I\'m trying to use pandas to manipulate a .csv file but I get this error:
pandas.parser.CParserError: Error tokenizing data. C error: Expected 2 field
The issue for me was that a new column was appended to my CSV intraday. The accepted answer solution would not work as every future row would be discarded if I used error_bad_lines=False
.
The solution in this case was to use the usecols parameter in pd.read_csv()
. This way I can specify only the columns that I need to read into the CSV and my Python code will remain resilient to future CSV changes so long as a header column exists (and the column names do not change).
usecols : list-like or callable, optional Return a subset of the columns. If list-like, all elements must either be positional (i.e. integer indices into the document columns) or strings that correspond to column names provided either by the user in names or inferred from the document header row(s). For example, a valid list-like usecols parameter would be [0, 1, 2] or ['foo', 'bar', 'baz']. Element order is ignored, so usecols=[0, 1] is the same as [1, 0]. To instantiate a DataFrame from data with element order preserved use pd.read_csv(data, usecols=['foo', 'bar'])[['foo', 'bar']] for columns in ['foo', 'bar'] order or pd.read_csv(data, usecols=['foo', 'bar'])[['bar', 'foo']] for ['bar', 'foo'] order.
my_columns = ['foo', 'bar', 'bob']
df = pd.read_csv(file_path, usecols=my_columns)
Another benefit of this is that I can load way less data into memory if I am only using 3-4 columns of a CSV that has 18-20 columns.
you could also try;
data = pd.read_csv('file1.csv', error_bad_lines=False)
Do note that this will cause the offending lines to be skipped.
This is definitely an issue of delimiter, as most of the csv CSV are got create using sep='/t'
so try to read_csv
using the tab character (\t)
using separator /t
. so, try to open using following code line.
data=pd.read_csv("File_path", sep='\t')
In my case, it is because the format of the first and last two lines of the csv file is different from the middle content of the file.
So what I do is open the csv file as a string, parse the content of the string, then use read_csv
to get a dataframe.
import io
import pandas as pd
file = open(f'{file_path}/{file_name}', 'r')
content = file.read()
# change new line character from '\r\n' to '\n'
lines = content.replace('\r', '').split('\n')

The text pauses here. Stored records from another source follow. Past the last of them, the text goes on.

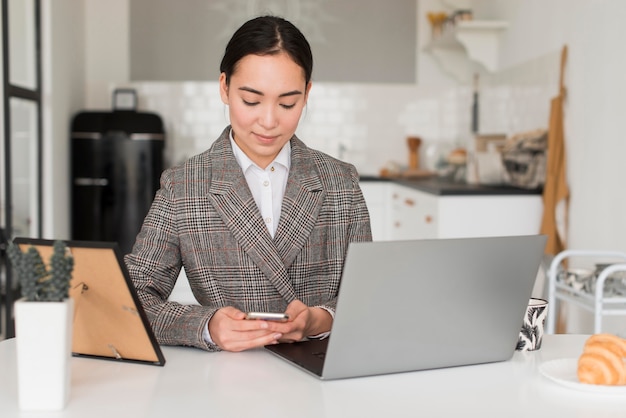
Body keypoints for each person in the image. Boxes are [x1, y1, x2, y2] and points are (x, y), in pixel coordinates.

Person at [125, 15, 372, 353]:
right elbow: (132, 296)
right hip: (227, 378)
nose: (269, 121)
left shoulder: (341, 182)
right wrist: (207, 325)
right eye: (251, 101)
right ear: (224, 87)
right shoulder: (183, 186)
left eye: (288, 103)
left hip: (324, 369)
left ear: (307, 93)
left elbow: (367, 297)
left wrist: (321, 318)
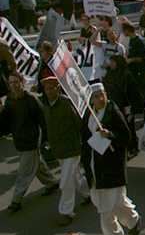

# Remove the first and last 2 lines of the file
# StringIO can be considered as a file stored in memory
df = pd.read_csv(StringIO("\n".join(lines[2:-2])), header=None)
Use delimiter in parameter
pd.read_csv(filename, delimiter=",", encoding='utf-8')
It will read.
I had this problem as well but perhaps for a different reason. I had some trailing commas in my CSV that were adding an additional column that pandas was attempting to read. Using the following works but it simply ignores the bad lines:
data = pd.read_csv('file1.csv', error_bad_lines=False)
If you want to keep the lines an ugly kind of hack for handling the errors is to do something like the following:
line = []
expected = []
saw = []
cont = True
while cont == True:
try:
data = pd.read_csv('file1.csv',skiprows=line)
cont = False
except Exception as e:
errortype = e.message.split('.')[0].strip()
if errortype == 'Error tokenizing data':
cerror = e.message.split(':')[1].strip().replace(',','')
nums = [n for n in cerror.split(' ') if str.isdigit(n)]
expected.append(int(nums[0]))
saw.append(int(nums[2]))
line.append(int(nums[1])-1)
else:
cerror = 'Unknown'
print 'Unknown Error - 222'
if line != []:
# Handle the errors however you want
I proceeded to write a script to reinsert the lines into the DataFrame since the bad lines will be given by the variable 'line' in the above code. This can all be avoided by simply using the csv reader. Hopefully the pandas developers can make it easier to deal with this situation in the future.